Request> Go line by line through the data below and count those that hold "Jahre". Return only the number.

-*-*-

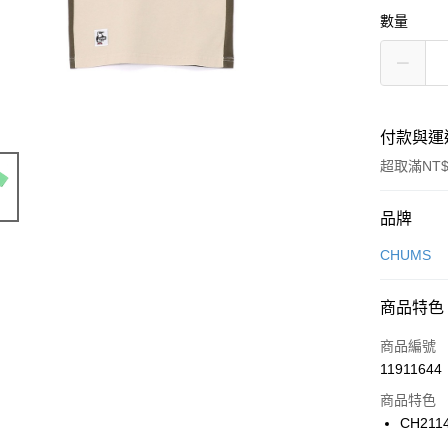
數量
付款與運
超取滿NT$
付款方式
品牌
信用卡一
CHUMS
信用卡分
商品特色
3 期 
商品編號
合作金
LINE Pay
11911644
華南商
Apple Pay
上海商
商品特色
國泰世
CH211
悠遊付
臺灣中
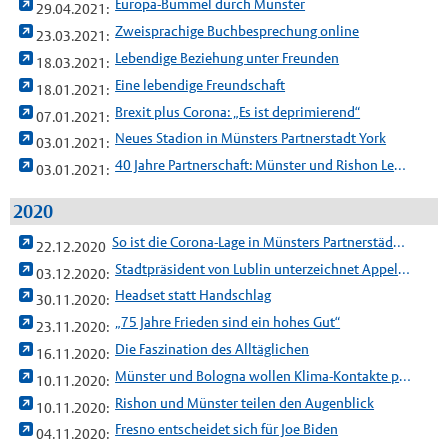
Europa-Bummel durch Münster
29.04.2021:
Zweisprachige Buchbesprechung online
23.03.2021:
Lebendige Beziehung unter Freunden
18.03.2021:
Eine lebendige Freundschaft
18.01.2021:
Brexit plus Corona: „Es ist deprimierend“
07.01.2021:
Neues Stadion in Münsters Partnerstadt York
03.01.2021:
40 Jahre Partnerschaft: Münster und Rishon LeZion
03.01.2021:
2020
So ist die Corona-Lage in Münsters Partnerstädten
22.12.2020
Stadtpräsident von Lublin unterzeichnet Appell zu Toleranz
03.12.2020:
Headset statt Handschlag
30.11.2020:
„75 Jahre Frieden sind ein hohes Gut“
23.11.2020:
Die Faszination des Alltäglichen
16.11.2020:
Münster und Bologna wollen Klima-Kontakte pflegen
10.11.2020:
Rishon und Münster teilen den Augenblick
10.11.2020:
Fresno entscheidet sich für Joe Biden
04.11.2020:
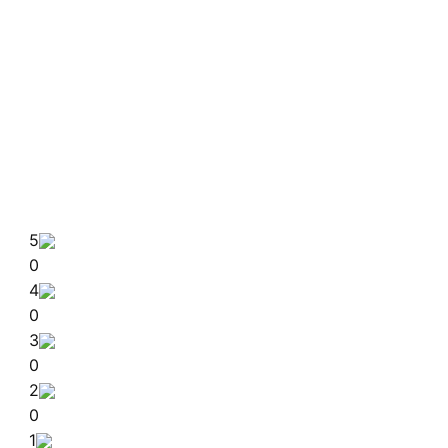
5
0
4
0
3
0
2
0
1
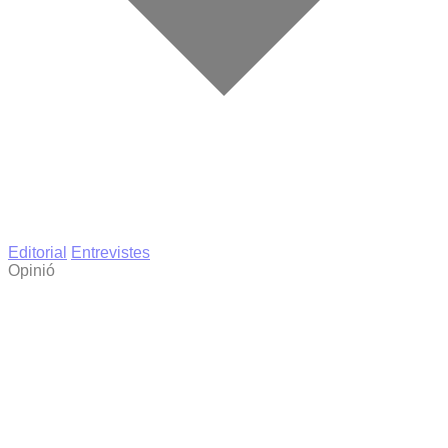
Editorial
Entrevistes
Opinió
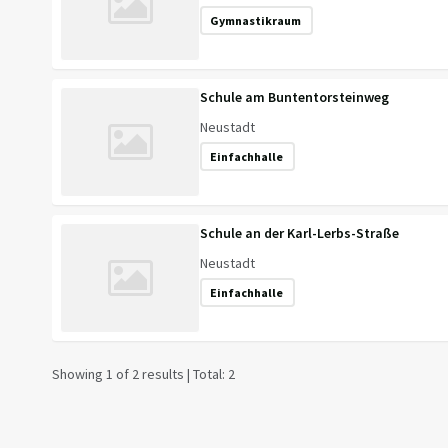
Gymnastikraum
Schule am Buntentorsteinweg
Neustadt
Einfachhalle
Schule an der Karl-Lerbs-Straße
Neustadt
Einfachhalle
Showing 1 of 2 results | Total: 2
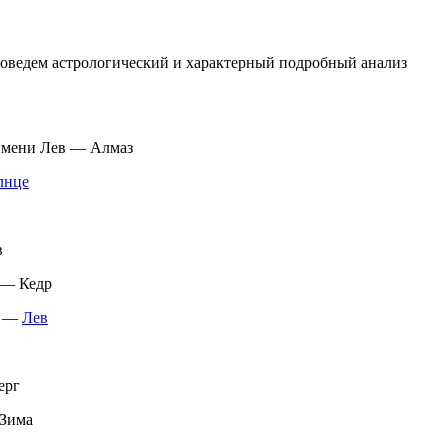
роведем астрологический и характерный подробный анализ
имени Лев — Алмаз
лнце
в
 — Кедр
в —
Лев
ерг
 Зима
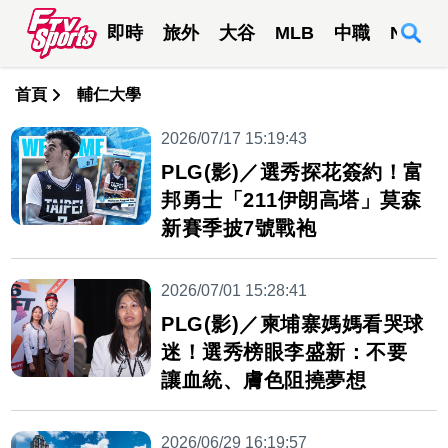
即時
旅外
大谷
MLB
中職
NBA
首頁
輔仁大學
2026/07/17 15:19:43
PLG(影)／選秀探花簽約！富
邦勇士「211伊朗高塔」莫森
新賽季披7號戰袍
2026/07/01 15:28:41
PLG(影)／柬埔寨媽媽看哭球
迷！選秀榜眼李盛新：不要
讓血統、膚色阻撓夢想
2026/06/29 16:19:57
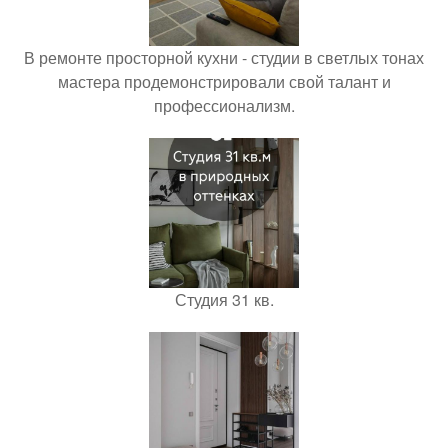
В ремонте просторной кухни - студии в светлых тонах
мастера продемонстрировали свой талант и
профессионализм.
Студия 31 кв.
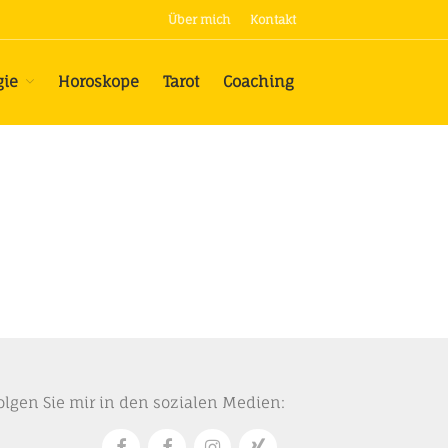
Über mich
Kontakt
Termine
gie
Horoskope
Tarot
Coaching
Astrologie
Ausbildung Psychologische
Astrologie
Horoskope
Tarot
Coaching
olgen Sie mir in den sozialen Medien:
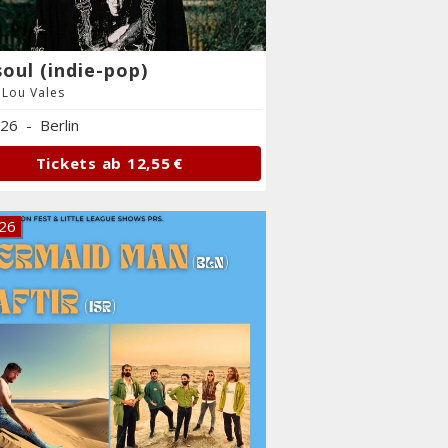
oul (indie-pop)
e Lou Vales
.26
-
Berlin
Tickets ab
12,55 €
.26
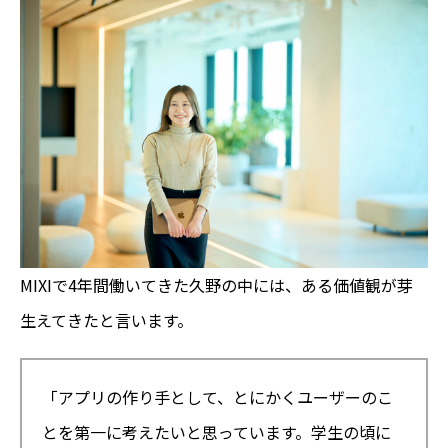
MIXIで4年間働いてきた久野の中には、ある価値観が芽
生えてきたと言います。
「アプリの作り手として、とにかくユーザーのこ
とを第一に考えたいと思っています。学生の頃に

-*-*-

Expected answer> 2